A holdover from the London version was that the song “Be Our Guest” was part of the welcome Belle’s father receives at the castle. I guess the writers originally assumed the song, an introduction to the objects and their abilities, should take place when we first meet the objects. Someone pointed out that it would make more sense for the objects to sing to Belle because she was the one they believed might be able to break the curse, and the rest is history.

Gaston
In the opening song about Belle, there’s a bit of dialogue in which Le Fou says “No beast alive stands a chance against you.
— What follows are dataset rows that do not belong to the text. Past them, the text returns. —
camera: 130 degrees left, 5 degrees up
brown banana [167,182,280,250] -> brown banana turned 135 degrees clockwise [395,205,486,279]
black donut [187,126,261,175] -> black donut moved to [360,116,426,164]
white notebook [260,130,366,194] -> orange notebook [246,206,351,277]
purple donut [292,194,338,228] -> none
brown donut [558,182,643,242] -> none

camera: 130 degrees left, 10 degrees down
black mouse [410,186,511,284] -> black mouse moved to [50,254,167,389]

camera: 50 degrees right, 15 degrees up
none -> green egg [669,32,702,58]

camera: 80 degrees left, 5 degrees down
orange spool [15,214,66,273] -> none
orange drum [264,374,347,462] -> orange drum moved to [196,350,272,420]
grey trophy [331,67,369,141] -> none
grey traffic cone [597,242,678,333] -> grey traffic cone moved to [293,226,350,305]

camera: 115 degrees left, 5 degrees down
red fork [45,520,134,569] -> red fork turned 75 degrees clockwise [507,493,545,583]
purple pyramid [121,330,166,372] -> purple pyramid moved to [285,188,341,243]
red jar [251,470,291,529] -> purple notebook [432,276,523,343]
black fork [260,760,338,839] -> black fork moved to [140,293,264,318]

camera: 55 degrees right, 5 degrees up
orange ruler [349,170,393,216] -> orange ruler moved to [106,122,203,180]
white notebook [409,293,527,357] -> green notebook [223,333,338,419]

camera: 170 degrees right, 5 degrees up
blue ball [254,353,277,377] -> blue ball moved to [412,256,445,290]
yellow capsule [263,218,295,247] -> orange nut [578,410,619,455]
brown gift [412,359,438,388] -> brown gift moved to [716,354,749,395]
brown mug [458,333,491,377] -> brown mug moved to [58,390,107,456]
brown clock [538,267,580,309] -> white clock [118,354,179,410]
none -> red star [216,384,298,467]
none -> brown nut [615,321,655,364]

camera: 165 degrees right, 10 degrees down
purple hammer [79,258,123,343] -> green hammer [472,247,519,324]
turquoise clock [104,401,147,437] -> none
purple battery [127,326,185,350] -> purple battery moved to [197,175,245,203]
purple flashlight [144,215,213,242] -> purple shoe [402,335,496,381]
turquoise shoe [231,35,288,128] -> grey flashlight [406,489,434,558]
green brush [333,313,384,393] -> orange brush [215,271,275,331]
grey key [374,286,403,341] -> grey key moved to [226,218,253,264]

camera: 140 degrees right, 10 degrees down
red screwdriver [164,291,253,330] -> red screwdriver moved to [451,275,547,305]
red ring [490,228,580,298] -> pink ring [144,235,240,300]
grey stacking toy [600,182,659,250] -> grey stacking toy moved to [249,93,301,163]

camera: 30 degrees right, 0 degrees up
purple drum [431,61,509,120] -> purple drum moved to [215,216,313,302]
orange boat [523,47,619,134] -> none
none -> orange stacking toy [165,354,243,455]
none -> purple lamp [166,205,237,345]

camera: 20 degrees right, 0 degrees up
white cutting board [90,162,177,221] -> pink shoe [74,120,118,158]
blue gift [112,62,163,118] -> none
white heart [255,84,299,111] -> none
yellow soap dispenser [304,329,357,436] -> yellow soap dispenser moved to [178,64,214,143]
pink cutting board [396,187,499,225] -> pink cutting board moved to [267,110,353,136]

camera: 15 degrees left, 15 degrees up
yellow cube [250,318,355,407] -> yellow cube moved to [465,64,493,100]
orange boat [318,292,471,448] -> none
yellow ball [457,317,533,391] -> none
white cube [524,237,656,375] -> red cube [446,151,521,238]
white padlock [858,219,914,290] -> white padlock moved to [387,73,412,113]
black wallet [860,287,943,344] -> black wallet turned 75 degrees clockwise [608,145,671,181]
Ha ha ha! And
no girl, for that matter.” He’s talking about animals, not about the cursed prince, but both statements turn out to be false. I think my favorite line in Gaston’s own song is “I’m especially good at expectorating.” Perhaps there’s a ten-dollar word in every Disney musical; the one in Frozen (2013) was “fractal”.

Mob Song
I love how songs can insert information directly into stories when it wouldn’t otherwise make sense for the characters to be so direct. The townspeople can tell us that Belle doesn’t fit in. And the mob can acknowledge that “we don’t like what we don’t understand; in fact it scares us.” That might be a more profound lesson—and a more consistently demonstrated one—than the lesson the movie sets out to teach, that inner beauty matters more than looks.

Inner Beauty
Although I think of Mulan (1998) as the obvious “let’s make a feminist story” movie, the themes in Beauty and the Beast are an amazing challenge to fairytale stereotypes. At the start of the movie, the prince is warned “not to be deceived by appearances, for beauty is found within.” Although Belle is beautiful on the outside, Belle’s curious mind and loving, forgiving heart make her beautiful on the inside, too. Meanwhile, the villain is a handsome guy whom everyone seems to like! When he offers Belle the chance to have his children and wait on him hand and (stinky, dirty) foot, she refuses. When the beast saves her from the wolves, she decides that actions speak louder than words and forgives him for both his appearance and his rude behavior. I’m surprised the writers passed up the chance to tell people not to judge a book by its cover, since books were already a salient motif.

Belle’s Novel
It really pained me to see Belle’s favorite book damaged. A sheep eats the corner of one of the pages when she’s reading at the fountain, then Gaston throws it in the mud in the street, and as if that weren’t enough, he puts his muddy boots on it when he sits down at the table at her house. Arghhhh! If someone came into my house and did that to one of my books, I’d be a lot less polite than Belle was.

Belle’s Dream
You could argue that from the standpoint of “someday my prince will come,” Beauty and the Beast is still pretty bad. Unlike the gruff-looking thugs in Tangled, Belle doesn’t have a specific dream. She just wants “more” than life in a quiet village where every day is the same. Luckily for her, exciting stuff subsequently happens. What if her father had listened to Philippe the horse and gone down the right road and reached the fair safely? Would she ever have achieved anything or loved anyone?

Other Thoughts

  • There were a lot of cartoony visual jokes. I’m over the target age for those, I guess, so I thought they were too silly.
  • Cogsworth is an annoying fussbudget. Sebastian (in The Little Mermaid) has some of the same well-meaning fussiness, but it comes off better somehow.
  • The forest zoom-in on the castle at the beginning of the prologue reminded me of the really old Disney movie beginnings.
  • The bonus features said they auditioned 500 women for the role of Belle!